* _TASK DETAILS_
Pick out every line in the rows below that contains the word "Gilad", matching case exactly, and copy each of those lines.

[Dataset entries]

_ _ _ _ _

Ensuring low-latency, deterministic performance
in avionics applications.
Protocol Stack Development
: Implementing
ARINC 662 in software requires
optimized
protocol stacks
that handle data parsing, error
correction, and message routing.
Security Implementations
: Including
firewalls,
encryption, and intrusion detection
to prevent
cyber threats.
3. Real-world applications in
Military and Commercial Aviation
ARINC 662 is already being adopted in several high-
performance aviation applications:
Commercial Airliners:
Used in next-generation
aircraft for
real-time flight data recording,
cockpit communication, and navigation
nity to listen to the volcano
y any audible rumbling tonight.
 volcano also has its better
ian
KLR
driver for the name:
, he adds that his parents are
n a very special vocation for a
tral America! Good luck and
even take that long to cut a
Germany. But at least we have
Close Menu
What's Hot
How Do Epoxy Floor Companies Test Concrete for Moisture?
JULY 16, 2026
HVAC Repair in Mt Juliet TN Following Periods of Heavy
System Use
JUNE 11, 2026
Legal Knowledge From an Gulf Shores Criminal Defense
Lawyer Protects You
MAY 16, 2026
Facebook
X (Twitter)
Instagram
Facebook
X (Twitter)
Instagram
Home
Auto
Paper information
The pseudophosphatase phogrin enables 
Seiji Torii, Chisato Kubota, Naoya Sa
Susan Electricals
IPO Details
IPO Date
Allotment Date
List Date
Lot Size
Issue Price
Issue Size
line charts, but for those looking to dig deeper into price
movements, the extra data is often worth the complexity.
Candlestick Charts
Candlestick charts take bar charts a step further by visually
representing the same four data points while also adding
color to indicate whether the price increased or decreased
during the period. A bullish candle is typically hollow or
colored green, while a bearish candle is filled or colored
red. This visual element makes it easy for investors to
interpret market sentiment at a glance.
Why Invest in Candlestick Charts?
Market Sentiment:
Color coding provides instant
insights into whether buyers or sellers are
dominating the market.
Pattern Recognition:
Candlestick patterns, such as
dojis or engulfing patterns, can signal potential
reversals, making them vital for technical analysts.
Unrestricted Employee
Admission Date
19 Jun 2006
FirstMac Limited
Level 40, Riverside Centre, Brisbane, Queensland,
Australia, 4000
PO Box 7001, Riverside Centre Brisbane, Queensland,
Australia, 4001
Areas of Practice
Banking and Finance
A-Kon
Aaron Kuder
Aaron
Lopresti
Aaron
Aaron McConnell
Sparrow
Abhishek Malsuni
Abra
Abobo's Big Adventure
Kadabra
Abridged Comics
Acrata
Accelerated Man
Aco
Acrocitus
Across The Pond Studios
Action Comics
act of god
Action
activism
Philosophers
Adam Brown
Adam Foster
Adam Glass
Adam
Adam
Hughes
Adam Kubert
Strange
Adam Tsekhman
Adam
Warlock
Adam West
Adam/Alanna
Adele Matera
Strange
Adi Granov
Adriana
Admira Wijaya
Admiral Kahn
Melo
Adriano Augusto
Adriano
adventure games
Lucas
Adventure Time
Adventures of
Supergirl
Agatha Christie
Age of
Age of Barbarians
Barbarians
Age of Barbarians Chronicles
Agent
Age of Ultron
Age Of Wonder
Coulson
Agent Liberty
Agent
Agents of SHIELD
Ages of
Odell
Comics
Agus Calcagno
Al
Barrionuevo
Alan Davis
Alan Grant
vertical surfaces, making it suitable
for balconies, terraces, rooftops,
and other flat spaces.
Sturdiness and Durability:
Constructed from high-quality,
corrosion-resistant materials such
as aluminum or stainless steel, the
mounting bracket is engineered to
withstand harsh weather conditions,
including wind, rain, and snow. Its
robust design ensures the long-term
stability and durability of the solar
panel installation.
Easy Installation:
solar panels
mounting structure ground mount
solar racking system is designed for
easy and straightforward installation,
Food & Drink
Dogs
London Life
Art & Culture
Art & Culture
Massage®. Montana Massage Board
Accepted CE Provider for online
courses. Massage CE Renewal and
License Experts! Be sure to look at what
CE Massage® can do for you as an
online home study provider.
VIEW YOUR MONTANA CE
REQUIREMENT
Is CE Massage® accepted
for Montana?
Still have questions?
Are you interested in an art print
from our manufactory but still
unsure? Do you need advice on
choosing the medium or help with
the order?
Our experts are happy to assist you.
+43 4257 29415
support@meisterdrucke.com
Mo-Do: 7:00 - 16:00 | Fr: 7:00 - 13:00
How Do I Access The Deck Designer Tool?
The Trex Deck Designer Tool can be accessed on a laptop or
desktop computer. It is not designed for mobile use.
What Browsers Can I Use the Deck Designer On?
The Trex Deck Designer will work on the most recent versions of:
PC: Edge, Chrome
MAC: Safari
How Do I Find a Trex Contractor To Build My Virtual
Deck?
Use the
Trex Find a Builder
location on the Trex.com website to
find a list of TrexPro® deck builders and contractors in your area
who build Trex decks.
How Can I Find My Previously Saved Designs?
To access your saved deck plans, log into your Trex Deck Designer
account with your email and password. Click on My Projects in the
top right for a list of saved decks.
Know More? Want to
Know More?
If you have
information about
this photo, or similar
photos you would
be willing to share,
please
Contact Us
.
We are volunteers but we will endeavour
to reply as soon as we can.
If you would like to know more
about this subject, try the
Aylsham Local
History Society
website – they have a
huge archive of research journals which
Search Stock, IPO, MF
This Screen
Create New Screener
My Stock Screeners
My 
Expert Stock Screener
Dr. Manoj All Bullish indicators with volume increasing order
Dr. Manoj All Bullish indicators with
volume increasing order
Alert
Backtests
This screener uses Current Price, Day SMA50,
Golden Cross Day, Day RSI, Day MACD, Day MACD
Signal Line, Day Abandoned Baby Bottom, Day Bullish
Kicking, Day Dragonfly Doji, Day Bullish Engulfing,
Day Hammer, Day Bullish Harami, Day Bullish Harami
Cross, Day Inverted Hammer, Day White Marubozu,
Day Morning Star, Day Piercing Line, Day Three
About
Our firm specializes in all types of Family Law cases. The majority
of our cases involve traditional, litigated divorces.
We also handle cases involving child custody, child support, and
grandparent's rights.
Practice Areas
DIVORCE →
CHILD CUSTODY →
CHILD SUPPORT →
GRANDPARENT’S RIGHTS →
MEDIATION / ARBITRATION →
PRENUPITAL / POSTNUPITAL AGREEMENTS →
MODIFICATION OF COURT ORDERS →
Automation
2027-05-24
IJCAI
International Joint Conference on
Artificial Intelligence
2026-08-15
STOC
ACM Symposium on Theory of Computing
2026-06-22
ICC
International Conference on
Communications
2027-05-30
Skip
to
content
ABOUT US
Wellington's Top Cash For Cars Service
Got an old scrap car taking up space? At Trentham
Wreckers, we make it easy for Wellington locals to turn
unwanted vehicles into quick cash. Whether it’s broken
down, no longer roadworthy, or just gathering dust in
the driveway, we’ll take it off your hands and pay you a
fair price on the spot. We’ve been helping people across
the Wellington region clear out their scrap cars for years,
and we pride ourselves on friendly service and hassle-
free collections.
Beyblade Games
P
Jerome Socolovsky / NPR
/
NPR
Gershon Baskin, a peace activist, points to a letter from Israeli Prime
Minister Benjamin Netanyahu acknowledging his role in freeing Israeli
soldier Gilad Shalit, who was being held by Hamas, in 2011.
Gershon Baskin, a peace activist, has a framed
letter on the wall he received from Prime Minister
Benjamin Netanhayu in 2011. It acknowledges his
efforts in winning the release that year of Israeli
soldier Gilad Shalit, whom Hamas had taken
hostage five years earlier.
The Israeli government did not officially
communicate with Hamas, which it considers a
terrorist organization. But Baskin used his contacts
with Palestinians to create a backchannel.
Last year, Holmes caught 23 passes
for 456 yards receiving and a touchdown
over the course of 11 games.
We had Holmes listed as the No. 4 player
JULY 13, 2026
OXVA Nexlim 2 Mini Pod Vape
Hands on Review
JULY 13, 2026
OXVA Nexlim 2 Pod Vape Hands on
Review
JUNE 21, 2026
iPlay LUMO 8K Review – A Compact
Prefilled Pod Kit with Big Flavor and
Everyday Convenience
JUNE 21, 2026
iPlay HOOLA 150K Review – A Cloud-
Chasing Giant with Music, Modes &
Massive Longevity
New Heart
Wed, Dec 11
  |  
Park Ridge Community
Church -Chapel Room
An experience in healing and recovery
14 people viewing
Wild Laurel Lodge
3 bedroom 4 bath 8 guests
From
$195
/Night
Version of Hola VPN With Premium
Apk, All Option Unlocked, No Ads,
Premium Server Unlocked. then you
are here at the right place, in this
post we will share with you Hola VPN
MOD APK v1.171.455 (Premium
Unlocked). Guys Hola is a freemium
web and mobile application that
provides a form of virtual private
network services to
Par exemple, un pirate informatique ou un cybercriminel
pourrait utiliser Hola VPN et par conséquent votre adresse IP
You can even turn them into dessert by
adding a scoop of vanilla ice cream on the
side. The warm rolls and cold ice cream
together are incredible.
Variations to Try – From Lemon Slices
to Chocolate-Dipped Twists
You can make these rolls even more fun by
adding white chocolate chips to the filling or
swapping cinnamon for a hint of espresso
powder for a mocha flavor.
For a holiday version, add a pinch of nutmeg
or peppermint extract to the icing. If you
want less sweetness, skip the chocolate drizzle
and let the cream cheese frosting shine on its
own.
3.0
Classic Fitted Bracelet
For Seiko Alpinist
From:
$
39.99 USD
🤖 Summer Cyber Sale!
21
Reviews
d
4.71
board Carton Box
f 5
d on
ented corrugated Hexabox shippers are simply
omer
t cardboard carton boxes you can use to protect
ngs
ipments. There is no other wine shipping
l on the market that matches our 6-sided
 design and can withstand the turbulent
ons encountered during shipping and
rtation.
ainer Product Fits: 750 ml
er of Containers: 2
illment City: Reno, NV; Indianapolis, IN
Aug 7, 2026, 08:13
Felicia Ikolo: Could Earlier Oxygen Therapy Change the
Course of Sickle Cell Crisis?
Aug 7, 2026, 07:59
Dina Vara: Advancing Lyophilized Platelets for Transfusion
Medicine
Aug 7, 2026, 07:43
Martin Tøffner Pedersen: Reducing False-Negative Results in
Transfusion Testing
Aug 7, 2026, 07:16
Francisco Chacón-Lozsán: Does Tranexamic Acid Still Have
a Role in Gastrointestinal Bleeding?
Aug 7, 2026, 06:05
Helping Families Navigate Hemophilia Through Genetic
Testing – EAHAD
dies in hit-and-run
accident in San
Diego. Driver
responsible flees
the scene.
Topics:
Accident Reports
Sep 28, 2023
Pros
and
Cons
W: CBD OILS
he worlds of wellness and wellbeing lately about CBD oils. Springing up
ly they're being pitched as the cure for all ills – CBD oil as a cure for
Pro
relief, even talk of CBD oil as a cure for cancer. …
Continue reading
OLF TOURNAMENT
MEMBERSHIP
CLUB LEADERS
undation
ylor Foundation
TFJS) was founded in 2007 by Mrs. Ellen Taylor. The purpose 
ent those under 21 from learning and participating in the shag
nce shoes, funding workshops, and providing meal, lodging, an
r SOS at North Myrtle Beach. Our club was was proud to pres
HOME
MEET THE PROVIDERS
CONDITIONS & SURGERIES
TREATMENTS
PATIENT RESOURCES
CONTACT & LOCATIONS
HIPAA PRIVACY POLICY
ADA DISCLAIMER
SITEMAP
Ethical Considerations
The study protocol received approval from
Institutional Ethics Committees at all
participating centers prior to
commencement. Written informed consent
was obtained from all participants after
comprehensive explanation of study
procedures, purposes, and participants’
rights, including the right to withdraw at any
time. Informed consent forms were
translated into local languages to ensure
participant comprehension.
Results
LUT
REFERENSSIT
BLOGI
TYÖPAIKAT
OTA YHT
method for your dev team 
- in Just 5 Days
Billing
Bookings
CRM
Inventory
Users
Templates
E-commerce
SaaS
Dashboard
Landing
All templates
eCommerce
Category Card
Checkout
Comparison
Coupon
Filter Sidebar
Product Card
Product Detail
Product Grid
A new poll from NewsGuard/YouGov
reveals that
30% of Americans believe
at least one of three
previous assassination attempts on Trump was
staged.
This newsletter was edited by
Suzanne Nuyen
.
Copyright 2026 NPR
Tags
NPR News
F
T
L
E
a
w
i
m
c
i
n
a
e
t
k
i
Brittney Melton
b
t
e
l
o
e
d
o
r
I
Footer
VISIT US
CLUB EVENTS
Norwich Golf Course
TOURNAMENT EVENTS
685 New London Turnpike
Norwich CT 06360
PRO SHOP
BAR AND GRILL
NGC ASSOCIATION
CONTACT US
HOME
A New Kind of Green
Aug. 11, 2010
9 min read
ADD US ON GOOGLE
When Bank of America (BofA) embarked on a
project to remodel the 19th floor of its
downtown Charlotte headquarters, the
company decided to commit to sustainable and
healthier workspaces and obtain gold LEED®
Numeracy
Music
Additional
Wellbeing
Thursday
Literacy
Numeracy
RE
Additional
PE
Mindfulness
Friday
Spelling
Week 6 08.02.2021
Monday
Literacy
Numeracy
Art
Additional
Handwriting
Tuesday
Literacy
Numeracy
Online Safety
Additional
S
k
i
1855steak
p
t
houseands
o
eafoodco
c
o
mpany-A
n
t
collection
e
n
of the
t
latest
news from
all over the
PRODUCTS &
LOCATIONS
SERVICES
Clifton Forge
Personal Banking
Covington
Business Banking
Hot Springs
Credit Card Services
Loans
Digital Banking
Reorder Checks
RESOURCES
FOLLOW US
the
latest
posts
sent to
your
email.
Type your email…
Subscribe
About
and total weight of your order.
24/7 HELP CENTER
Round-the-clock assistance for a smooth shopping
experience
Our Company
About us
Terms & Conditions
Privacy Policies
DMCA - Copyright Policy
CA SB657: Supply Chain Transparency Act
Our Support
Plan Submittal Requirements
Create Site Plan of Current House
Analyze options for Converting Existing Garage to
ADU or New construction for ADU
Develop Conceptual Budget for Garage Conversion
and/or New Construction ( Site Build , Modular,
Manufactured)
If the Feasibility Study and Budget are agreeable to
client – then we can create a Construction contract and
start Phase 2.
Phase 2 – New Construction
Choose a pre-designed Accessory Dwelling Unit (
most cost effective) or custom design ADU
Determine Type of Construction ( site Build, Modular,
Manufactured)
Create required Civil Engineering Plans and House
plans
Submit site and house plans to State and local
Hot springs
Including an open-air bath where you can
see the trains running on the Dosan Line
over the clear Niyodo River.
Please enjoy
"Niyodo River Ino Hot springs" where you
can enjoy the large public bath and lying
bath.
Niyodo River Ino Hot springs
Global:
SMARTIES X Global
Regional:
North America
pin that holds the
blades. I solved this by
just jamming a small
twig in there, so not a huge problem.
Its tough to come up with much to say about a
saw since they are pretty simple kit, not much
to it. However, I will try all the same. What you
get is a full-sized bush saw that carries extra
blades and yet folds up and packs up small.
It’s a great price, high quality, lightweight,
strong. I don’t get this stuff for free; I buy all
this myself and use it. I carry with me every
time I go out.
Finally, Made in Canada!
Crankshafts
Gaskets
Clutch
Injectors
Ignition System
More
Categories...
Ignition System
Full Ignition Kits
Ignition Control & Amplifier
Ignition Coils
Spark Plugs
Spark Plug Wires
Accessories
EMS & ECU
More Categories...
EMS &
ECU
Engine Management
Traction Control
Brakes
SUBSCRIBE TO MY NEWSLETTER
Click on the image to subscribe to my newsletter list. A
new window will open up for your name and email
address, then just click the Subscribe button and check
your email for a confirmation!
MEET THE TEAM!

_ _ _ _ _

* _ANSWER TO THIS TASK_
soldier Gilad Shalit, who was being held by Hamas, in 2011.
soldier Gilad Shalit, whom Hamas had taken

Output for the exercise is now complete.